I have a text file: oldfile.txt
It has a lot of stuff I want to do multiple find and replace within.
I have a control file: controlfile.txt
In the control file, is a 2 column list of the "find" and the "replace"
i.e.
This That
Yay Nay
Ying Yang
etc..
I would like to run this control file on the oldfile so that all the substitutions are made within the oldfile. I can use sed -f, and run it as 10,000 sed commands (I don't know if it will die on me or not though)
I'm hoping however, there's a program to do this a bit more elegantly.
Setting up a sed command file is relatively painless, so why not just run a sample of say 100 commands and test it against the xml file.
See how long it runs, and multiply that by 100 for 10000 entries. If the answer seems doable then be lazy.
This procedure will read the xml file once, and pass each line against the 10000 table entries.
The alternative is to pass the xml file against the table by using grep to see if the xml file even contains the find, then reducing the table size to only the ones found.
The file is actually fairly big; almost 100 megs, so I'm just concerned that running through 10000+ find and replaces on a 100meg file, will be a formula for crashing.. But I'll give it a try.
Are you replacing the tags or the data?
If you are changing the tags, it might be simpler to parse the xml file, create a database, then re-create the xml file using the replacement tags.
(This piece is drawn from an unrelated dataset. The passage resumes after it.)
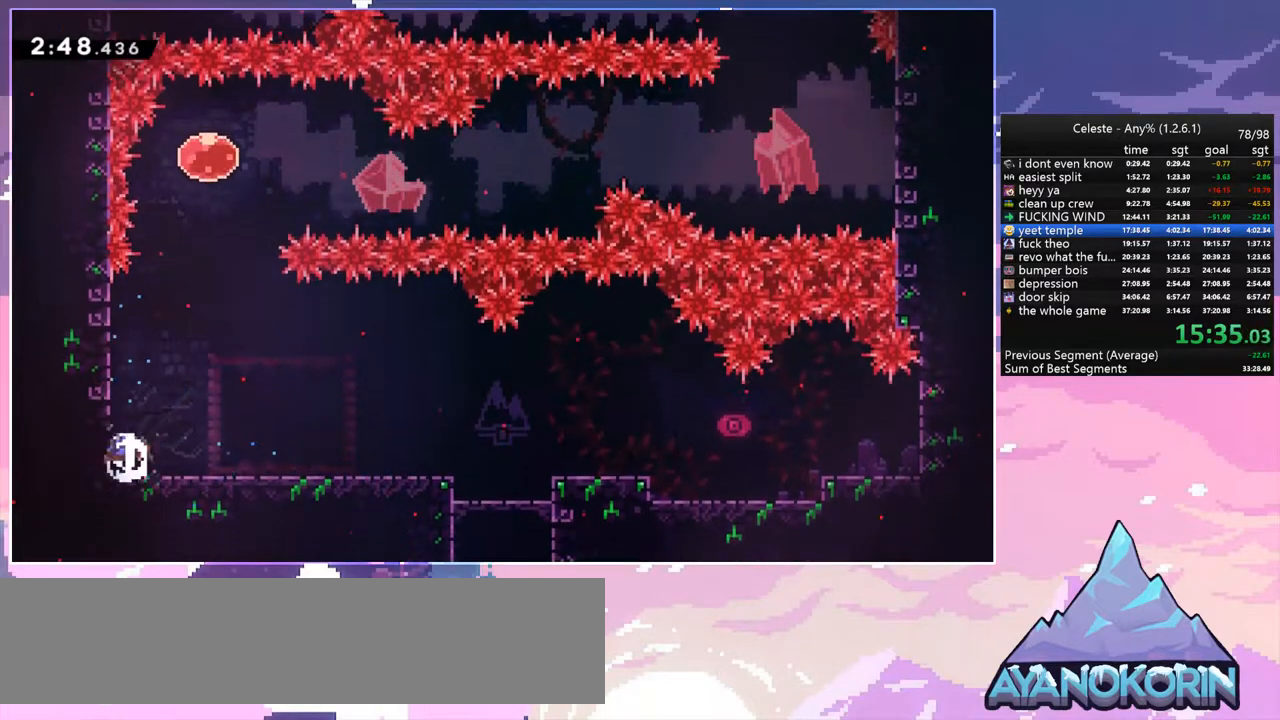
{"keys": ["dash", "right"], "events": [[200, "space", "down"], [250, "dash", "up"], [333, "right", "down"], [333, "up", "up"], [433, "dash", "down"], [483, "space", "up"]]}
Replacing the data is somewhat trickier if the replacement word is a portion of the data field.
Some assumptions:
If the 100mb file contains 1 to 2 million records, and the control file is 10000 lines at 13 characters per line, using a simple sed routine will process about 130gb of data. Whether this is all disk i/o or memory will depend upon how well the shell uses memory.
If there is only one data field per line, create two temporary data files, one containing the tags, and the other the data. Add line numbers to the files.
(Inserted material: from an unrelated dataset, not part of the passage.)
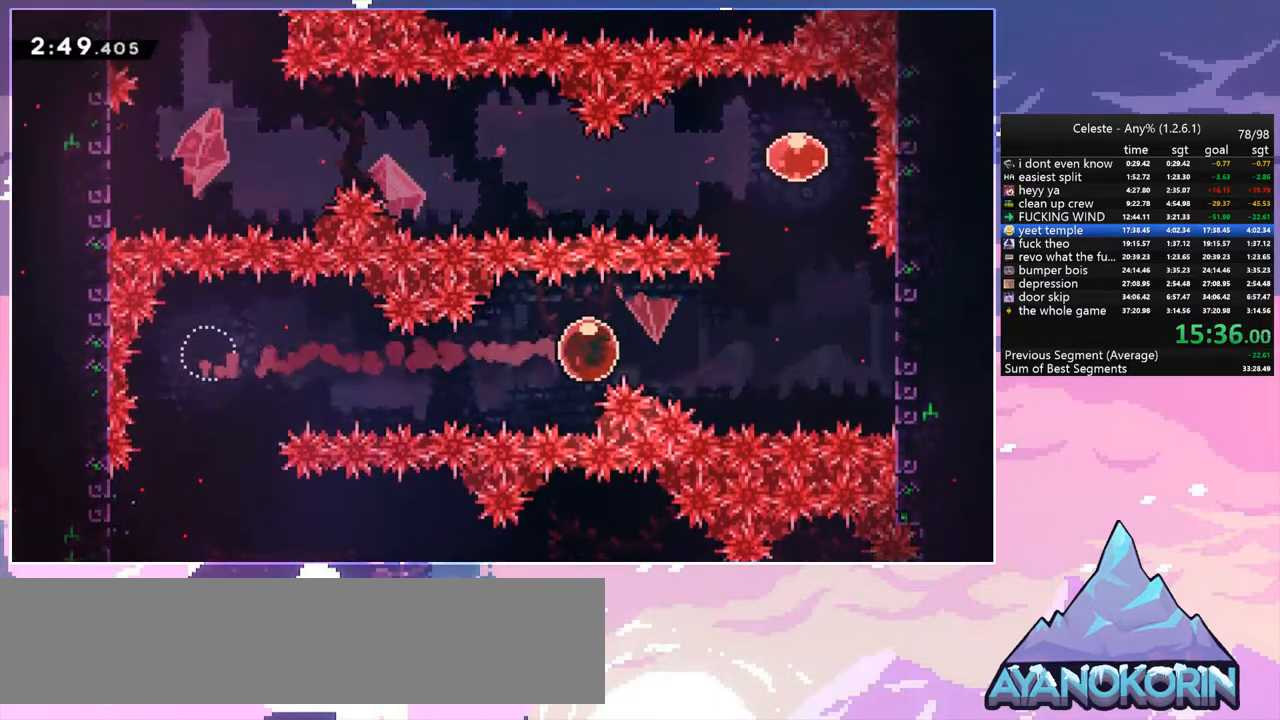
{"keys": ["dash", "up"], "events": [[317, "dash", "down"]]}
Sort the data portion into data portion sequence. Sort the control file into original field sequence, write a merge program to read the sorted data only file, replace the field, and write a new temporary file with the new data (including the original line number).
Sort the new temporary data file back to line number sequence, and merge with the temporary tag file to produce a new xml file.
The total data processed this way should be less than 1gb.